To recall, the DEA has previously officially classified CBD and all other marijuana extracts as Schedule I substances. This means that the DEA considers authentic marijuana in all its forms as having no medicinal value and having a high potential for abuse. It is, therefore, illegal under federal law.
Meanwhile, here comes the synthetic THC drug, named Syndros, which is considered safer than the real thing.
What does this entail?
The classification of Syndros as a Schedule II controlled substance means that doctors from around the country can legally prescribe the drug.
Other substances listed as Schedule II drugs include OxyContin, Vicodin, Percocet, Adderall, and methamphetamine. Schedule II substances are drugs considered to have some medical value but with a high potential for abuse.
The U.S. Food and Drug Administration has earlier given Syndros its stamp of approval, and the DEA’s final scheduling is the last regulatory hurdle that the liquid dronabinol drug needs to pass through before making its way to the market.

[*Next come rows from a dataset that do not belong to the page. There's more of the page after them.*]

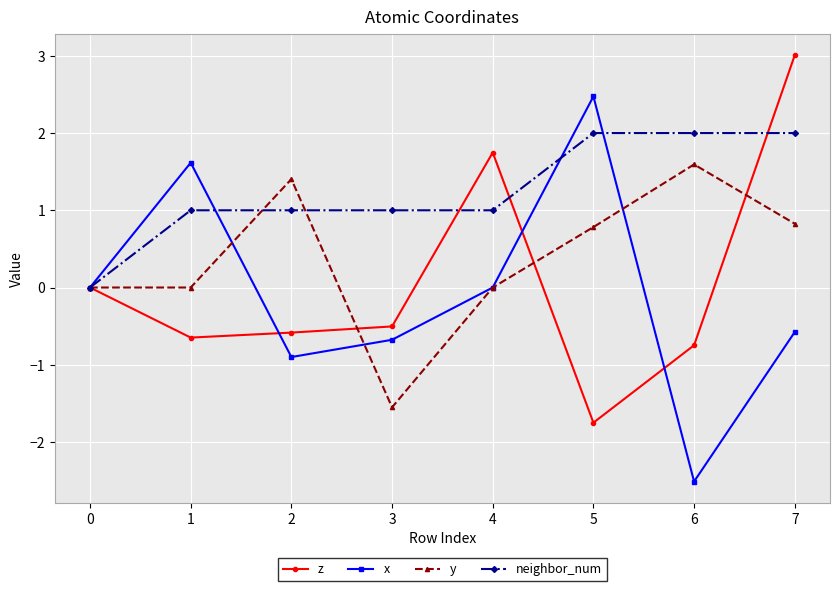

The value of x at 4 is -1.5. True or false?

False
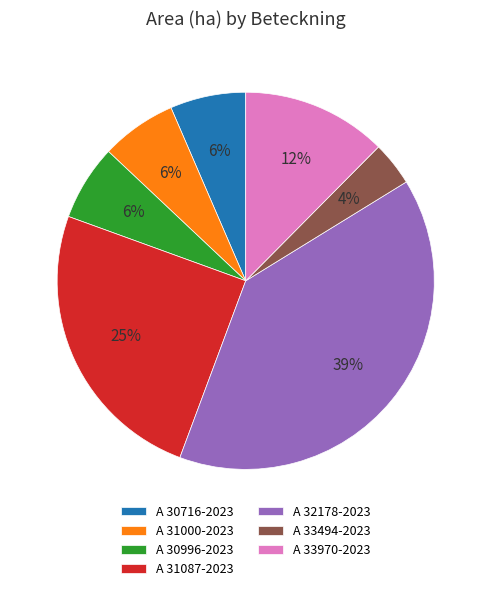

Which category has the smallest portion of the pie?

A 33494-2023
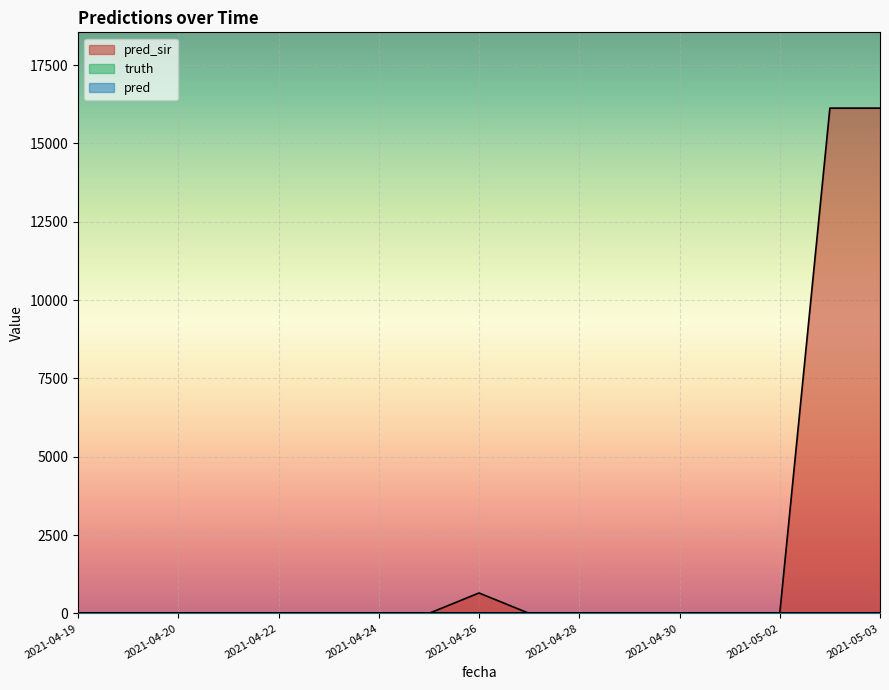

What is the label of the 2nd point from the right?

2021-05-03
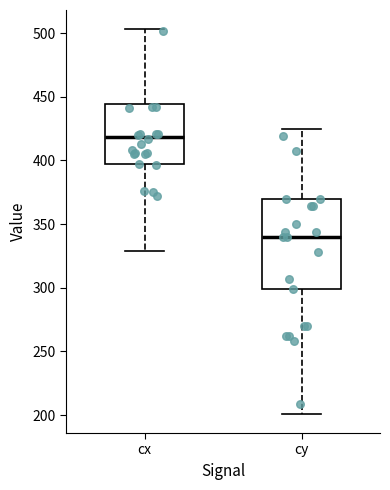

Reading left to right, transcribe this box plot: for each box, give where its median line is, the range the box spans, and where its two whiskers end, as read against the y-axis. The values are not printed on the chart, so give them approximately, as read against the axis.

cx: median 420, box 395 to 445, whiskers 330 to 505
cy: median 340, box 300 to 370, whiskers 200 to 425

Syndros contains dronabinol (Marinol), which is a synthetic compound containing cannabinoids found in the cannabis plant. Dronabinol contains THC in standardized concentrations and doesn’t contain other compounds that are found in street cannabis, which is not approved for medical use by the FDA.
Syndros was launched in late July this year as a treatment to help alleviate nausea and vomiting in patients undergoing chemotherapy. Insys also stated that Syndros can help address weight loss associated with anorexia among AIDS patients.
Insys officials have stated that synthetic drugs are consistent, highly reliable, and have the ability to meet the FDA’s strict demands and the rigorous requirements for subsequent commercialization.
The controversies surrounding Insys
The Chandler, Arizona-based drugmaker Insys Therapeutics has been beset with controversy after it was found to have donated $500,000 to a campaign last year that opposed the legalization of marijuana in Arizona. The cash infusion from Insys made up more than one-third of the total amount raised by the anti-cannabis group Arizonans for Responsible Drug Policy.
There are records showing that Insys’ donation is one of the largest single contributions ever made to any anti-marijuana legalization movement.
Aside from this, Insys has been investigated for the alleged improper marketing practices for Subsys, which is a spray form of the synthetic opioid fentanyl. The highly addictive fentanyl is approved by the FDA in the treatment of cancer pain.
Then, in October, Insys founder John Kapoor was arrested on charges of fraud and racketeering, along with other former top executives of the company. They allegedly bribed doctors and defrauded insurance companies. Aside from facing charges of fraud and racketeering, these former executives also face lawsuits from individuals and states for allegedly triggering the opioid epidemic in the country.
Kapoor pleaded not guilty to the charges and was released after posting a $1-million bail. He remains to be Insys’ largest shareholder.
But what about marijuana???
In defense of its decision to classify Syndros under Schedule II while marijuana remains under Schedule I, the DEA stated that FDA-approved oral solution products that contain dronabinol have an approved therapeutic use, whereas cannabis does not have approved therapeutic use.
In 2016, the FDA junked a petition to remove cannabis from the Schedule I category, citing, in part, studies that showed marijuana is addictive to monkeys as well as causes increased appetite and “merriment” in humans.